Adieu Erker
Kolumne
Anderthalb Jahre durfte ich im Obergeschoss dieses Hauses wohnen, in der idealen 4.5-Zimmer-Wohnung. 1903 vom Baumeister «M. B.» erbaut, gehörte es lange Zeit einem ortsansässigen Schreiner und wird heute in dritter Generation von einem auswärtigen Immobilienberater verwaltet. Im Herbst wird es einem viergeschossigen Neubau mit Eigentumswohnungen weichen. Wie es dazu kam, berichten vier Akteure des Geschehens:
Der Eigentümer hätte es gern umgebaut, aber das wäre ja viel zu teuer gekommen. Eigentlich kein Wunder, wenn jahrzehntelang die Miete einkassiert wird, ohne einen Rappen in Renovationen zu investieren. Der Denkmalpfleger informierte mich, das Haus gehöre ins Inventar der schützenswerten Ortsbilder – folglich hätte ihn die Stadt über die Baubewilligung informieren sollen.
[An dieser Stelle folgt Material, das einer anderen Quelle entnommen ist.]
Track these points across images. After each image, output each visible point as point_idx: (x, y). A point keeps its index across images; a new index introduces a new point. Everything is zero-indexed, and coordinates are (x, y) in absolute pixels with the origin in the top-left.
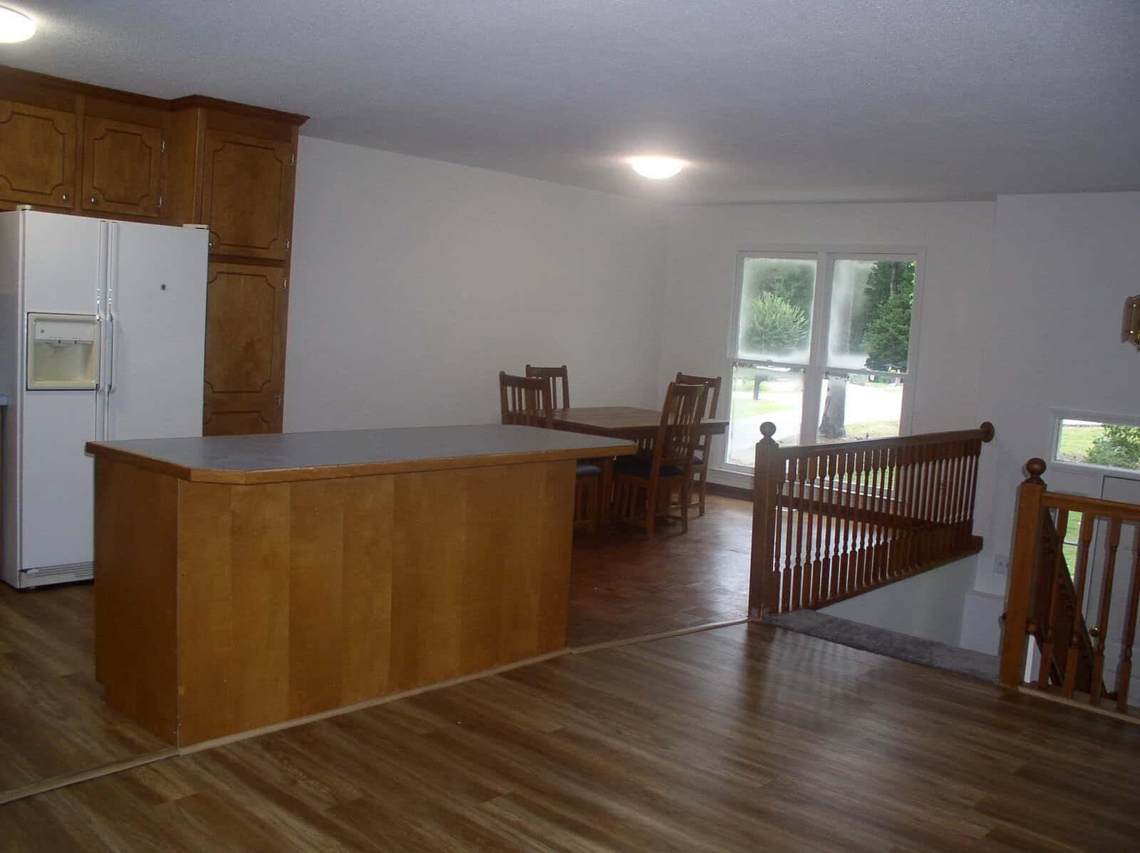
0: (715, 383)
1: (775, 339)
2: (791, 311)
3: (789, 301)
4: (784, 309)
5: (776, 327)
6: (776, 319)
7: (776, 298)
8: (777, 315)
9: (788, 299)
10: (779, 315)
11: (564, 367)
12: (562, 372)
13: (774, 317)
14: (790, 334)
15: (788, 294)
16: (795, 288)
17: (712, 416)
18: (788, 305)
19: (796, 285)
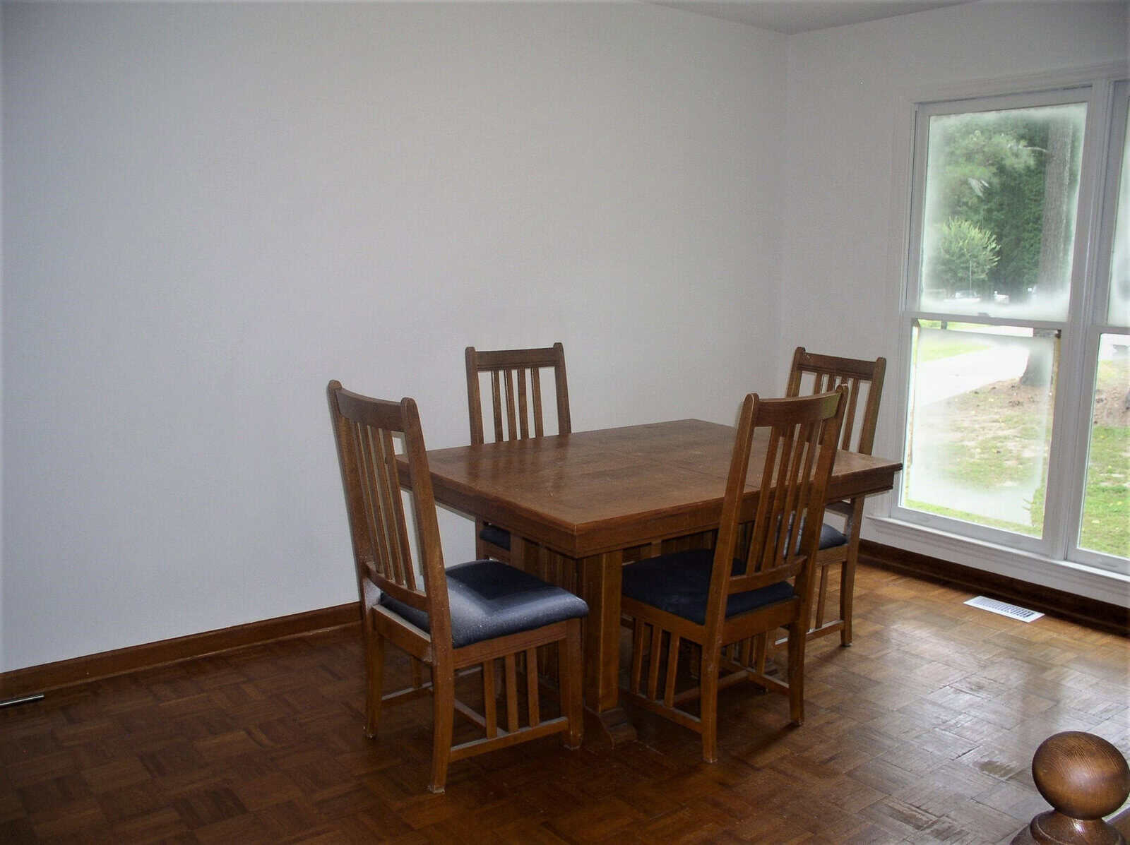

Grund genug, Einsprache zu erheben, doch wer wäre dazu berechtigt? Der Heimatschützer? Mit diesem Investor möchte man sich nicht auf ein aussichtsloses Verfahren einlassen. Der Nachbar? Er habe keine Einwände gegen den Neubau, zudem habe seine Behörde den Neubau bewilligt …
Wehmütig hole ich die Umzugskartons aus dem Estrich: Jeder von uns hat seine Pflicht erfüllt – und doch hätte das würdige Haus einen besseren Anwalt verdient.